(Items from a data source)
※ ※ ※

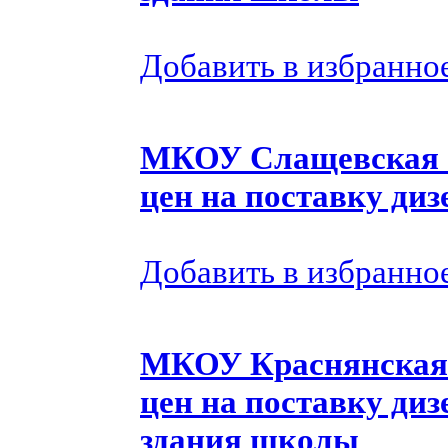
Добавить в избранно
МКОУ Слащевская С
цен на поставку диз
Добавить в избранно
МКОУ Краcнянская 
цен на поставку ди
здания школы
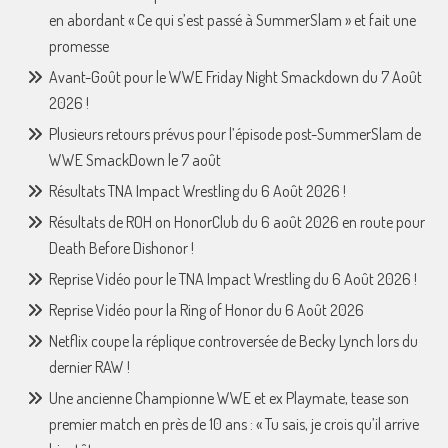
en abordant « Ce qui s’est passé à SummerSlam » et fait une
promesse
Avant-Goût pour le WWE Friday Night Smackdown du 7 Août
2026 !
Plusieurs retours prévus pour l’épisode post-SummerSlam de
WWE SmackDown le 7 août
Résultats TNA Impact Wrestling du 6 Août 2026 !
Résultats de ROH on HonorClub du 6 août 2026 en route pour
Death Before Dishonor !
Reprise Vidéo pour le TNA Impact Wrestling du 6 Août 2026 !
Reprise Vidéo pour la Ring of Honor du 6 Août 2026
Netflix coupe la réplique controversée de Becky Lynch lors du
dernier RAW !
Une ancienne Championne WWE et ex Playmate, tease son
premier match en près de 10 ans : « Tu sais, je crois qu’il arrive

※ ※ ※

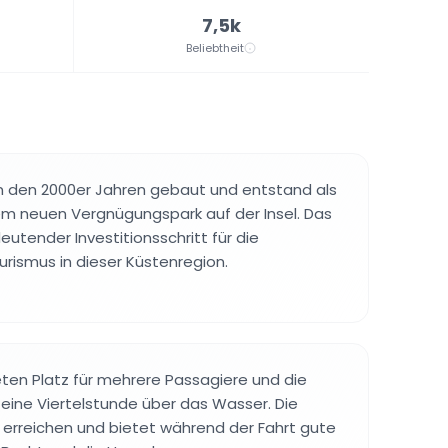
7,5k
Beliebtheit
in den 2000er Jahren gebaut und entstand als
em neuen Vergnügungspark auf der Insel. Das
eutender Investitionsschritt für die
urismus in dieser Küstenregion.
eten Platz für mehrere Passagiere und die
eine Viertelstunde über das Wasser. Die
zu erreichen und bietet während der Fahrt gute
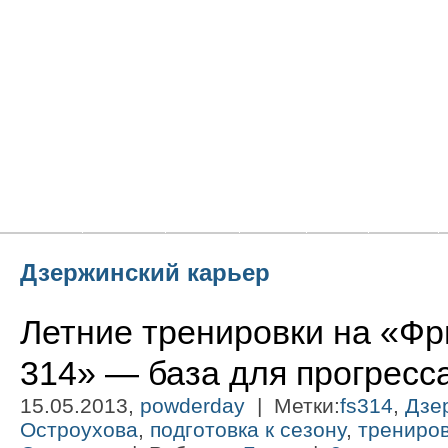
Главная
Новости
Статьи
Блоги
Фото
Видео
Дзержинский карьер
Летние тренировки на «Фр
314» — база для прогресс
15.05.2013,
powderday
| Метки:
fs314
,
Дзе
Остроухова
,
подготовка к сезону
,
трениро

※ ※ ※

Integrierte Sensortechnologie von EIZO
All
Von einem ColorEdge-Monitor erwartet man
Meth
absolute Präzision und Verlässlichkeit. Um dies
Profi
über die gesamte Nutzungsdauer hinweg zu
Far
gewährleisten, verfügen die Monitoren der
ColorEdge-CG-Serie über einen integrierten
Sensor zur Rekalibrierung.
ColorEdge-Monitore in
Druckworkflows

※ ※ ※

*WHAT YOU HAVE TO DO*: Look through the entries above and copy each line that has "Reprise" in it.

*SOLUTION FOR THIS EXERCISE*:
Reprise Vidéo pour le TNA Impact Wrestling du 6 Août 2026 !
Reprise Vidéo pour la Ring of Honor du 6 Août 2026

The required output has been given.